Software as a service (Saas) is the latest tech term garnering buzz in the world of loan origination software (LOS). Successfully deployed in numerous industries, SaaS is a subscription-based software model, also referred to as “pay-asyou-go” or “on-demand” software, and the reasons for its rise are many.

First and foremost, SaaS eliminates the need for banks to install and run LOS on their own hardware. Banks are no
longer limited to purchasing and installing an LOS license using “client/server” technology and, instead, can “subscribe” to the software, which is accessible over the Internet. The bank can access the software via a Web browser or thin client, and depending on the software vendor, make payments monthly, quarterly or even annually.

The key benefit of SaaS is that the software vendor now takes responsibility for deploying and hosting the software, enabling the vendor to constantly add value by providing and updating the hardware infrastructure and, most importantly, maintaining the LOS for the end-user bank.

image2For years, LOS has been installed on the bank’s hardware and operated over the bank’s network using either shrinkwrapped or rules-based software solutions.

Shrink-wrapped LOS offers very limited flexibility when it comes to changing parameters such as setting up new loan types, adding new fields, designing forms and reports, or building in workflow capabilities. Many existing shrink-wrapped LOS are legacy systems developed in older programming languages which offer very little in Web services
support and no migration path. This makes it difficult (and in some cases impossible) to electronically obtain data from other third party lending providers such as Fannie Mae and Freddie Mac.

In contrast, rules-based solutions allow banks to customize their parameters and process loans based on their lending practices and procedures. However, in this scenario the bank must hire a dedicated resource trained to maintain the rules and ensure a successful installation. Community banks have traditionally been less able to afford this additional resource and thus have been limited to purchasing shrink-wrapped solutions.

= DATA SECTION =

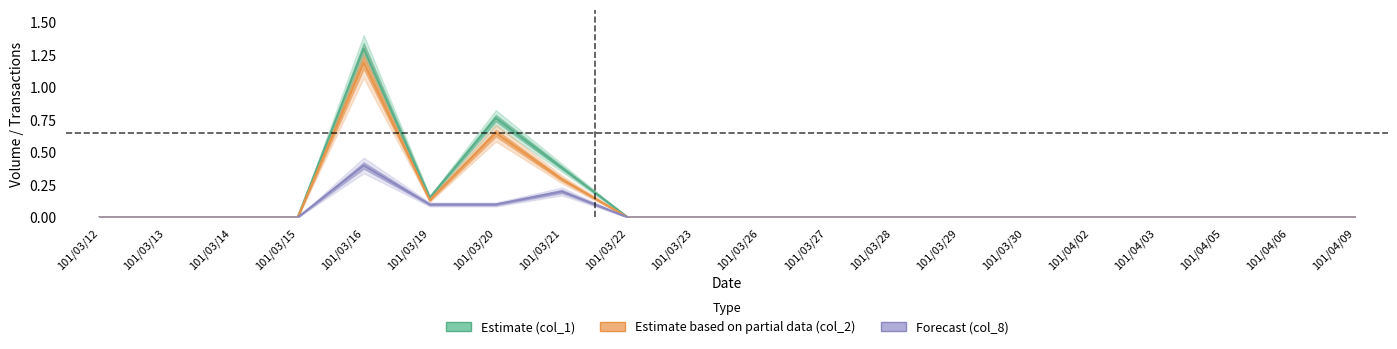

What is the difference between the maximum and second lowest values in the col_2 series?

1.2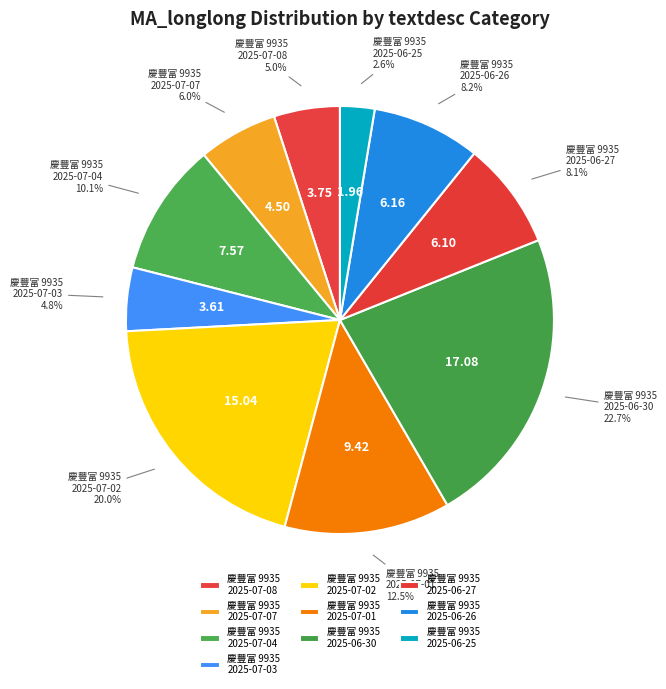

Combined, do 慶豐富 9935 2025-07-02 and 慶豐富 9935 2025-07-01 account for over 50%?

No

= TO DO =
1. In the text on loan origination software, who is responsible for deploying and hosting the software under SaaS?
2. Reproduce the part of the loan origination software text from "The key benefit" up to and including "the end-user bank.".
3. Translate this sentence from the loan origination software text into Spanish: "First and foremost, SaaS eliminates the need for banks to install and run LOS on their own hardware."

= EXERCISE RESULTS =
1. The software vendor.

2.
The key benefit of SaaS is that the software vendor now takes responsibility for deploying and hosting the software, enabling the vendor to constantly add value by providing and updating the hardware infrastructure and, most importantly, maintaining the LOS for the end-user bank.

3. Ante todo, el SaaS elimina la necesidad de que los bancos instalen y ejecuten el LOS en su propio hardware.